* **TASKS TO COMPLETE**:
[1] In the discussion thread about the newly found ancient civilization, who excavated Agau in Northern Persia in 1903?
[2] Carry on the discussion thread about the newly found ancient civilization from the point where it stops.

* **EXCERPTED PASSAGE**:
Start of Block

New Ancient Civilization found
May 6, 2001 5:10 PM   Subscribe

New Ancient Civilization found compareable to the Indus Valley and Mesopotamia civilizations. By Crom!
posted by stbalbach (31 comments total)
 
Very interesting. It looks like (totally unfounded guesswork based on some googling around, plus some old schoolin') that this is probably some form of an Indo-Iranian-speaking culture. I-I split off from Indo-European and headed east sometime before this period. Eventually it split into rival groups, Avestan-speaking peoples who became Zoroastrian Iran, and Vedic Sanskrit speakers who became Brahmanist/Hindu India. Sounds like this was part of the northern fringe of Avestan. Avestan isn't nearly as well known as Sanskrit, and some good archaeology in this area could tell us a lot about the early migrations of Indo-European.

This is probably not, however, some "previously unknown culture." Raphael Pumpelly, who the article cites, excavated Agau in Northern Persia in 1903, and the new work seems to connect Agau to a much wider area. Sounds like the richness and complexity of this culture might be a surprise, though.

The "wow" factor in this article seems to be four written sign on a seal that aren't clearly Iranian, Indic or Chinese. Writing in the western sense (alphabetic writing, as distinct from the few other systems--Chinese, Mayan and a couple others) seems to have emerged precisely *once* in the history of the world--every other alphabetic writing system developed out of Mesopotamian cuneiform. So any system that can't be classified as part of that lineage, but isn't Chinese either, is potentially a big deal. However, this new find is only four signs, and who knows if they're even writing (as opposed to some other kind of symbol system)? Avestan itself wasn't written down until the third century CE, so we have little idea what writing system--if any--would have been used in this early period. It'll be interesting to find out more.
posted by rodii at 6:25 PM on May 6, 2001


Rod, every form of writing involves phonetic representations -- even Chinese.

In the case of Chinese, when it was first created it was in fact phonetic for the language spoken at the time. But the language changed quite a lot, and the culture of China was such that the writing system wasn't permitted to, and now it really isn't very phonetic anymore. But it was originally.

Egyptian, Mayan and Chinese written languages derived their phonetic elements from the rebus, but they are phonetic nonetheless.

All three of them also include meaning-symbols, but then so did a lot of the early writing forms derived from cuneiform. This was a common solution to reducing unintentional punning, and such symbols are found in Minoan Linear B, for example. (Not quite as a formal part of the language, but they abound in the extant writings and are clearly intended to indicate the meaning of the words near them.)

And it's not correct to say that all modern alphabetic writing forms are descended from cuneiform: Japanese Kana is alphabetic and is an independent creation. Kanji is borrowed from the Chinese, and the two are mixed in common usage, but the Kana letters are exclusively alphabetic, as indicated by the fact that they can be used to represent words in foreign languages like English.
posted by Steven Den Beste at 6:57 PM on May 6, 2001


Steven, do you see the word phonetic in anything I wrote?

End of Block

* **SUPPLIED MATERIAL**:
Start of Block

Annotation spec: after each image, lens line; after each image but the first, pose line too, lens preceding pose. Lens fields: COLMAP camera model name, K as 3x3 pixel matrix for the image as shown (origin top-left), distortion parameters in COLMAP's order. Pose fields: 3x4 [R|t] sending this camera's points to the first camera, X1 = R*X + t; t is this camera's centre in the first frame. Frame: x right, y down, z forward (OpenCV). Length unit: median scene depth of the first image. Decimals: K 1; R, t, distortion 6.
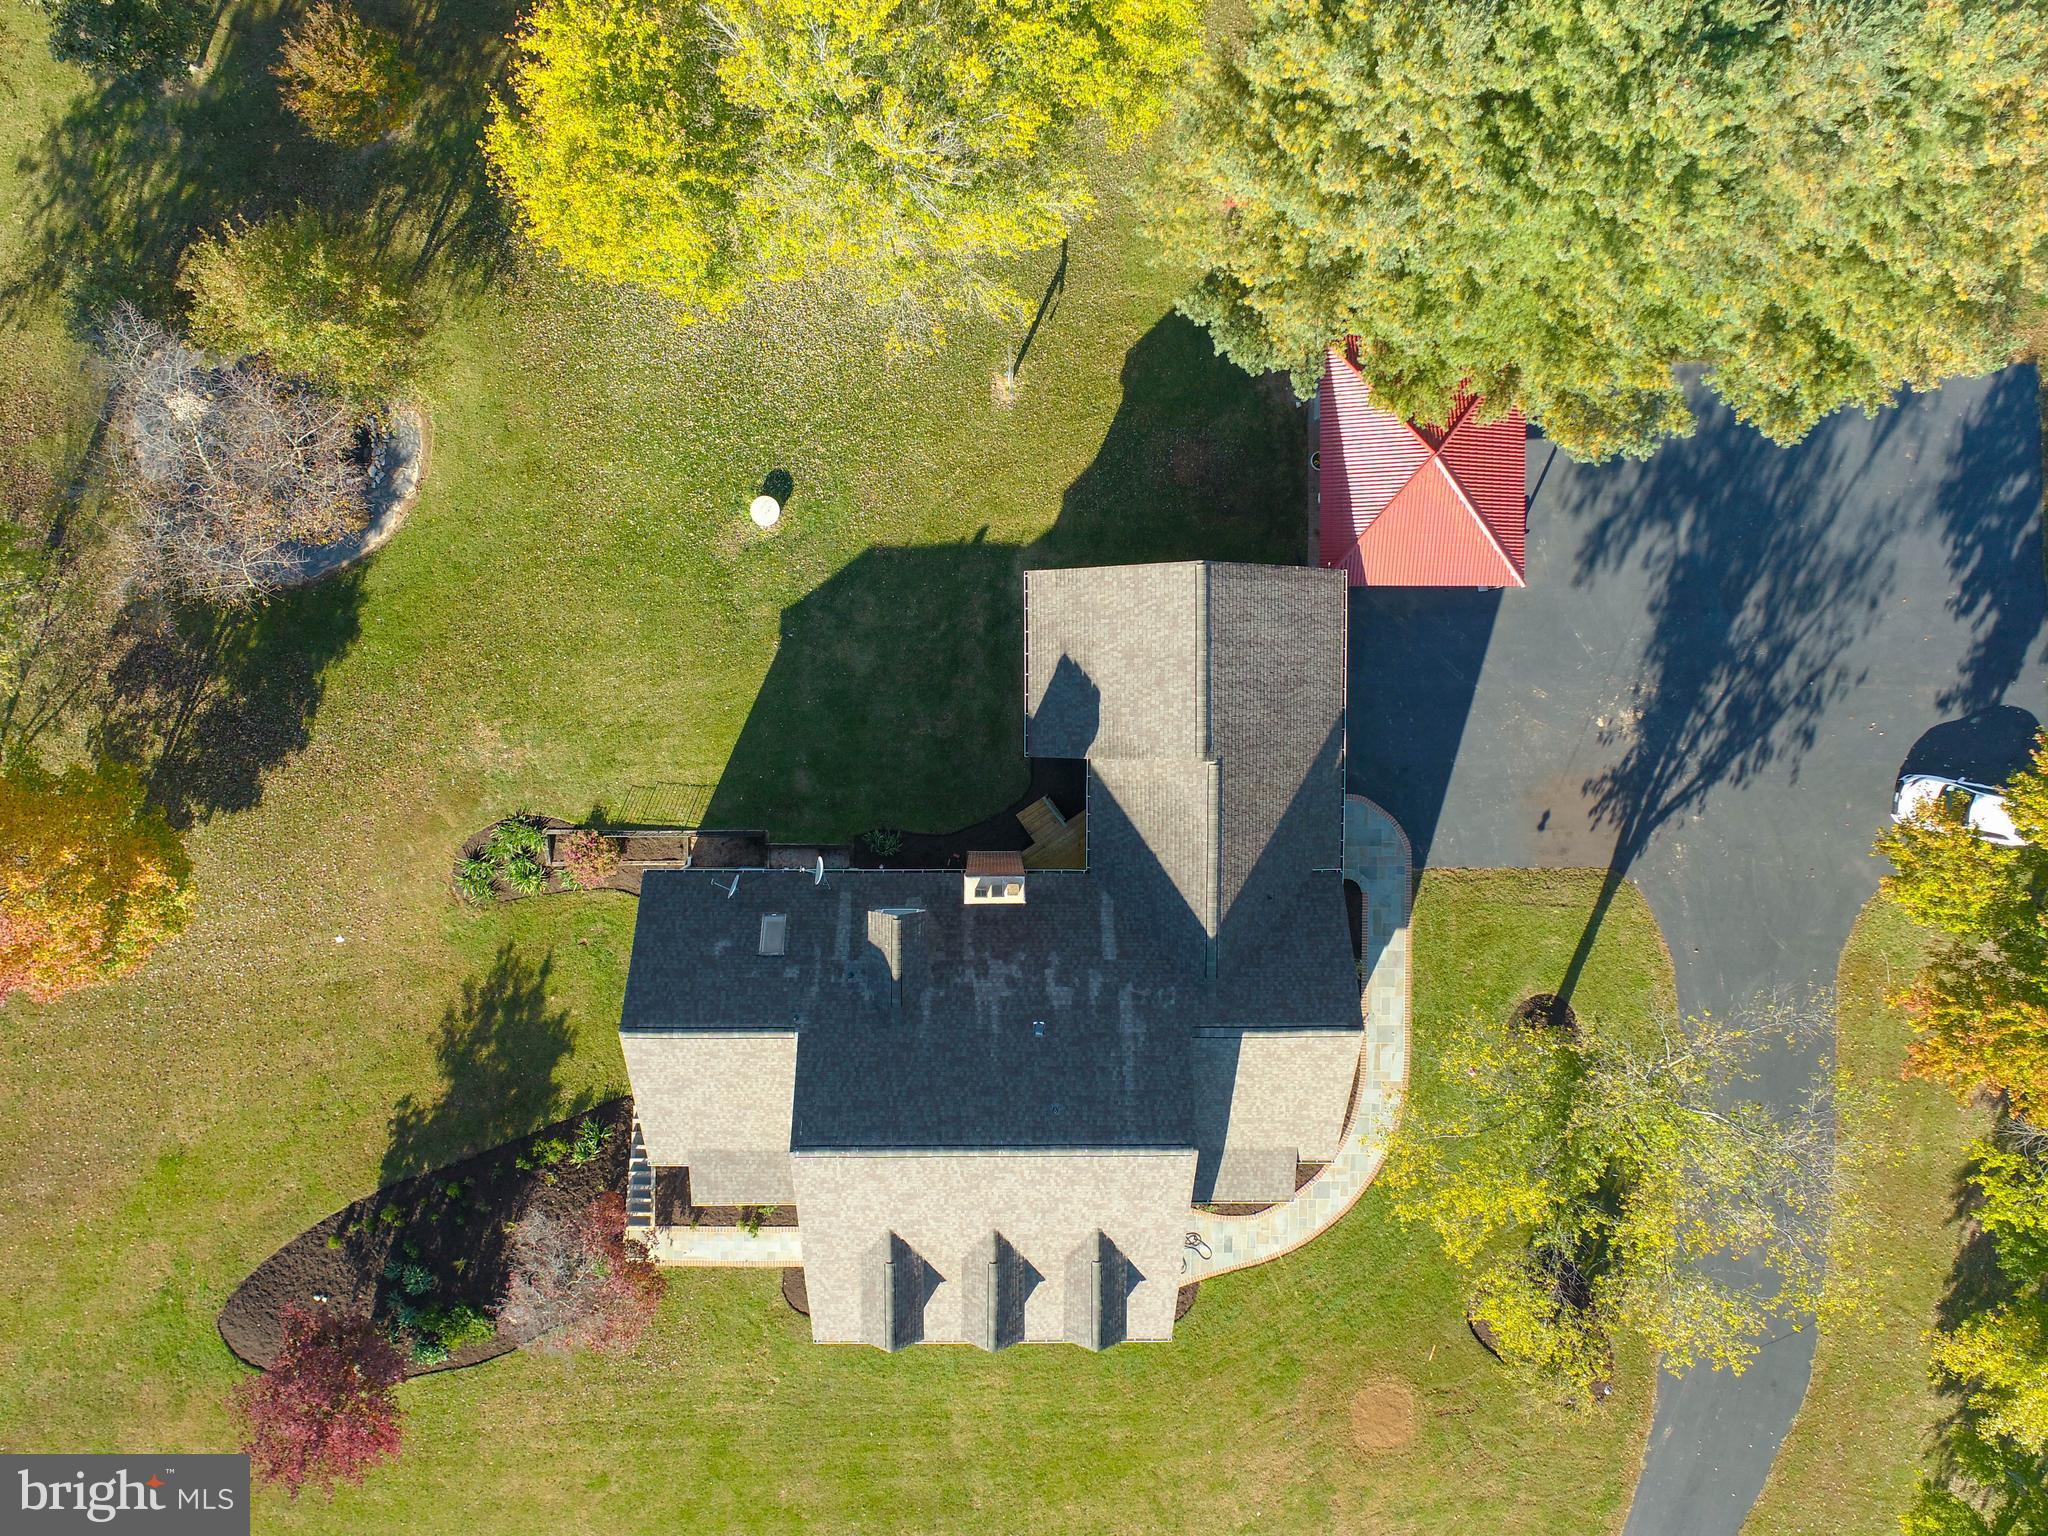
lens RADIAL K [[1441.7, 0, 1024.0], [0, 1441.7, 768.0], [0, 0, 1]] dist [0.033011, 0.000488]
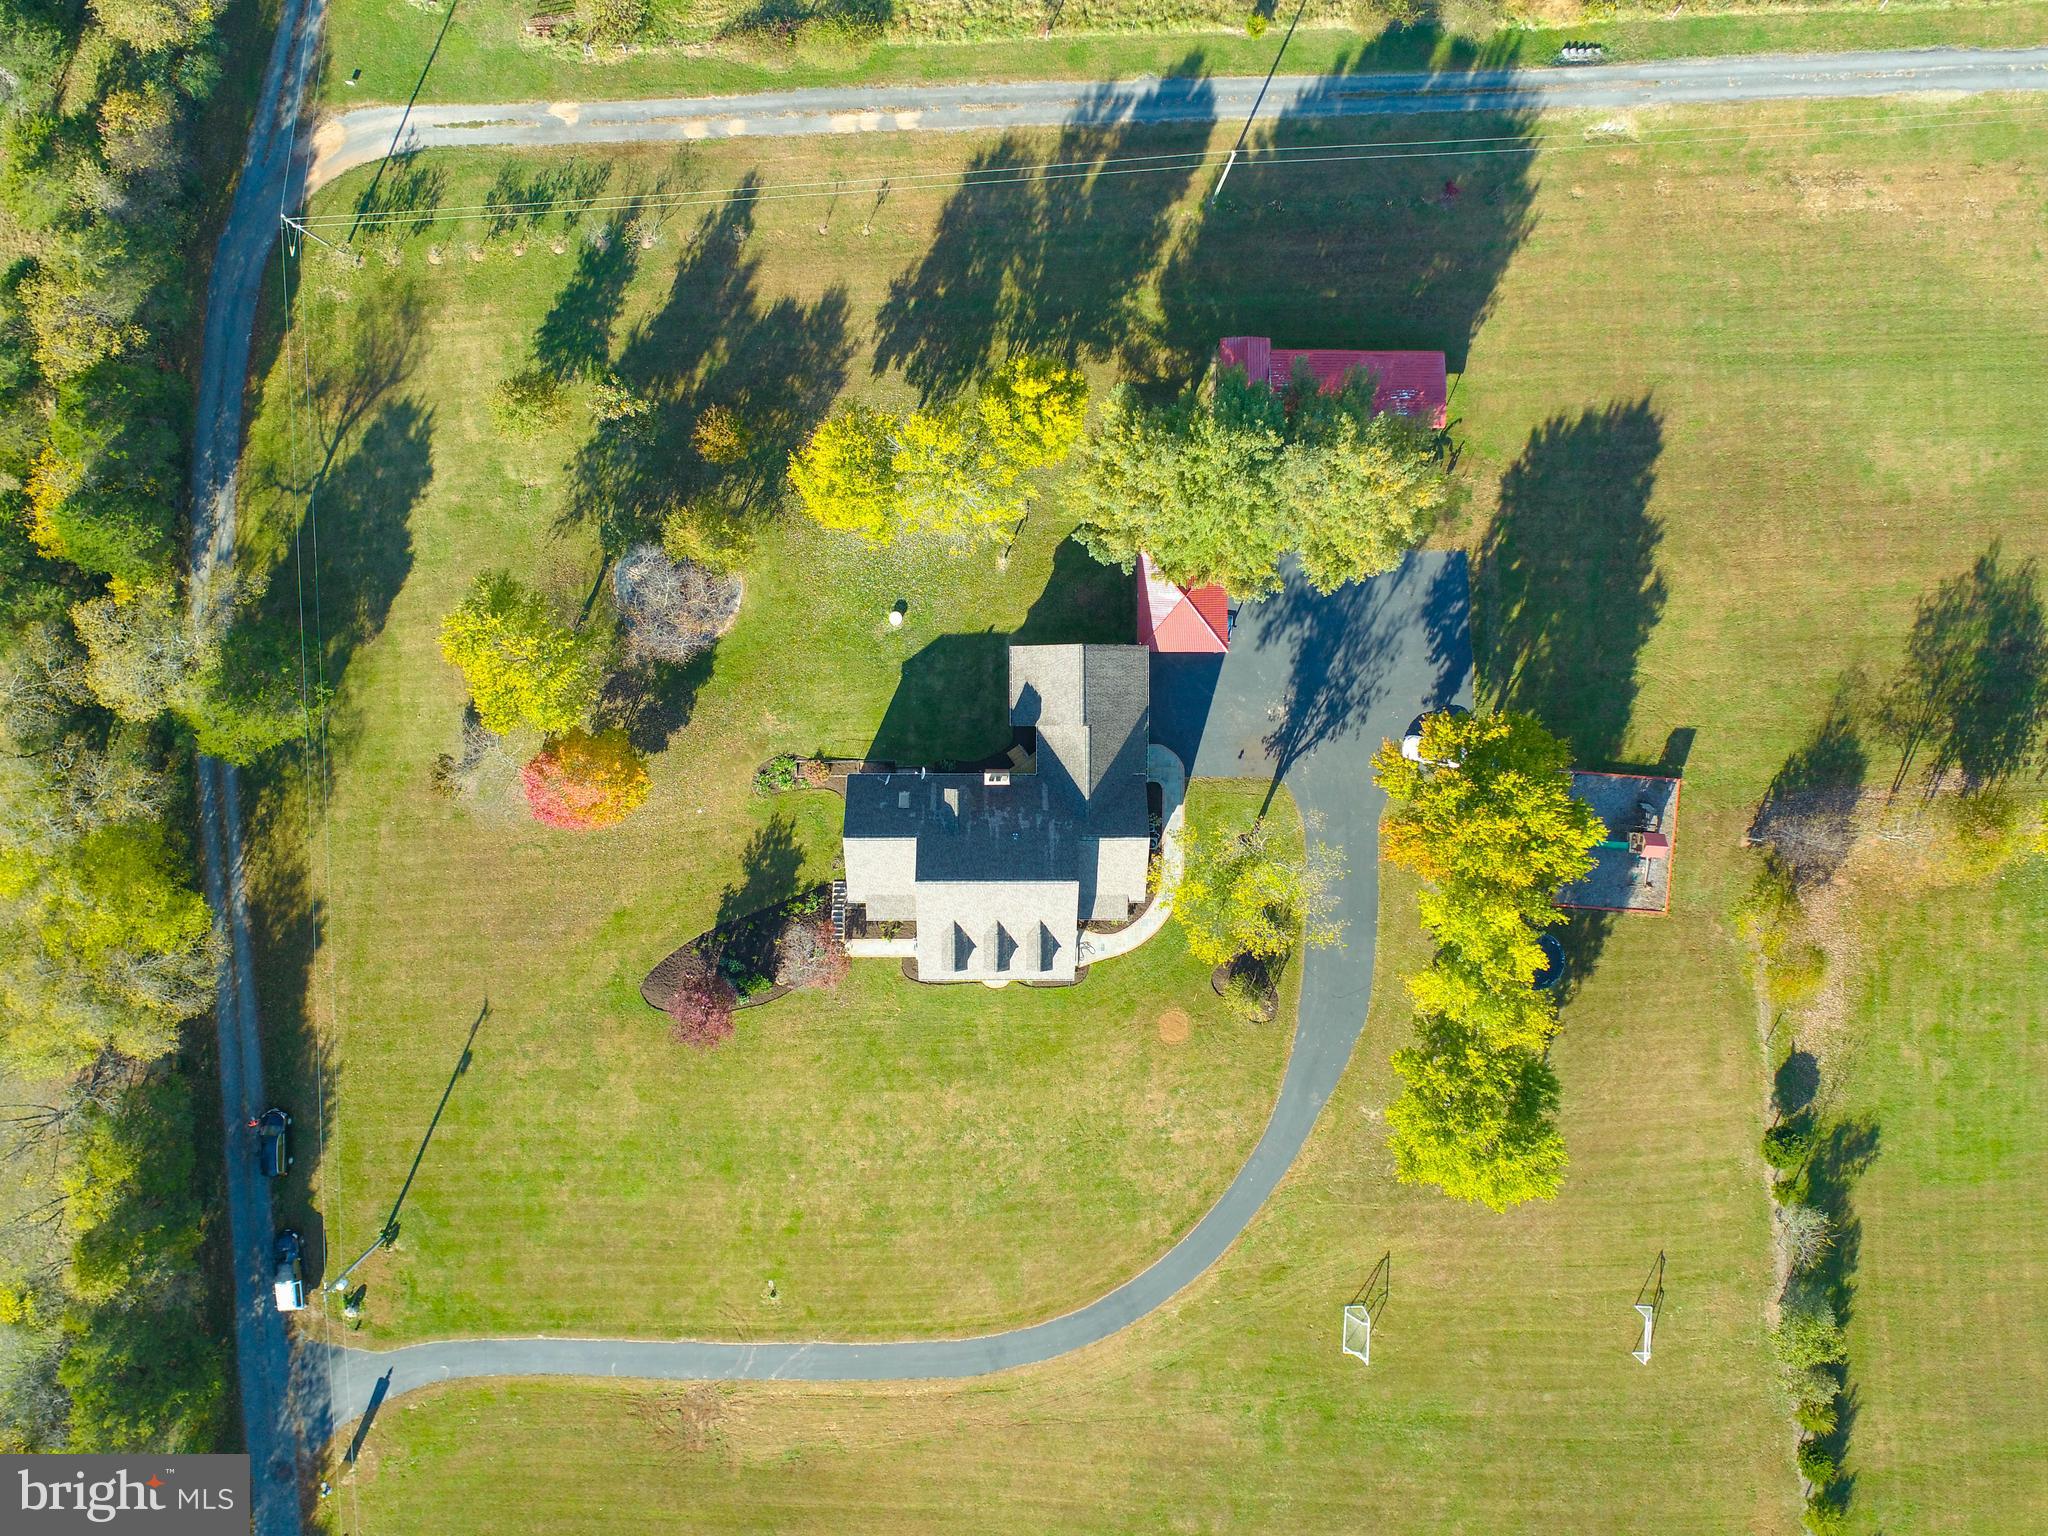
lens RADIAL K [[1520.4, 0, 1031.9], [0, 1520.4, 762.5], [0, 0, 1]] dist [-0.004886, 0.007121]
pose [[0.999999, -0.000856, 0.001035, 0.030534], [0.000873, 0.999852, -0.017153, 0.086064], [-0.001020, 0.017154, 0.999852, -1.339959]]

End of Block

* **RESULTS FOR EACH TASK**:
[1] Raphael Pumpelly

[2]
With respect, you don't know your facts on this. Kana is not an independent creation. Hiragana arose as a cursive style of writing kanji, and katakana was an offshoot. But neither form of kana is alphabetic anyway--they are both syllabaries.

True alphabets--the Greek and Latin scripts of Europe, plus a few extinct ones (Futhark, Ogam, Glagolithic), the various Aramaic-descended scripts of the Middle East (including Arabic, Hebrew and all the scripts of India and Southeast Asia), and Coptic--are all descended from the Proto-Canaanite script of the early second millenium BCE. There have been modern inventions (the Cree, Inuit and Cherokee syllabaries) but they have all been done inder the influence of the alphabet.
posted by rodii at 7:43 PM on May 6, 2001


So anyway, sorry for the distraction. Some sources on what turns out to be called the Bactria-Margiana Archaeological Complex. Here's the best overview of it I've seen (and it's from a weblog!); here's an interesting page from the remarkable www.harappa.com (great place to learn about the Indus Valley script); and here's an odd article, mostly notable for having some nice images, about how the BMAC might have been a source for textile motifs in the Middle East/Iran region.
posted by rodii at 7:54 PM on May 6, 2001


rodii is right there, Steven.

...don't mess with rodii, especially when on his home turf. ;-j

There's no reason to assume that this writing is alphabetic, all that has been mentioned so far is that there are four "letters" (i.e. symbols) found. It's is far more likely to be some kind of hieroglyphic or cuneiform-like system.

Alphabetic representation was a innovation which dramatically increased the spread of literacy but it developed (presumably for an economic reason) after a millennia of using the cumbersome old systems. Before that writing was in the exclusive domain of priests and scribes who had little need to communicate outside of their small circles.

If this writing proves to be proto-Indo Iranian, not being alphabetic may help explain why it was forgotten so easily (i.e. rather than becoming the basis of Persian and Sanskrit writing which are both alphabetic).
posted by lagado at 8:13 PM on May 6, 2001


These Central Asian discoveries are facinating. Not completely unknown but mainly unknown in the West, I guess. A little like the the Mummies of the Tarim Basin kicking around in a remote Chinese museum before being "discovered" by Westerners.

I guess those Bactrians must have had something going for them for Alexander to have bothered going out there to conquer them.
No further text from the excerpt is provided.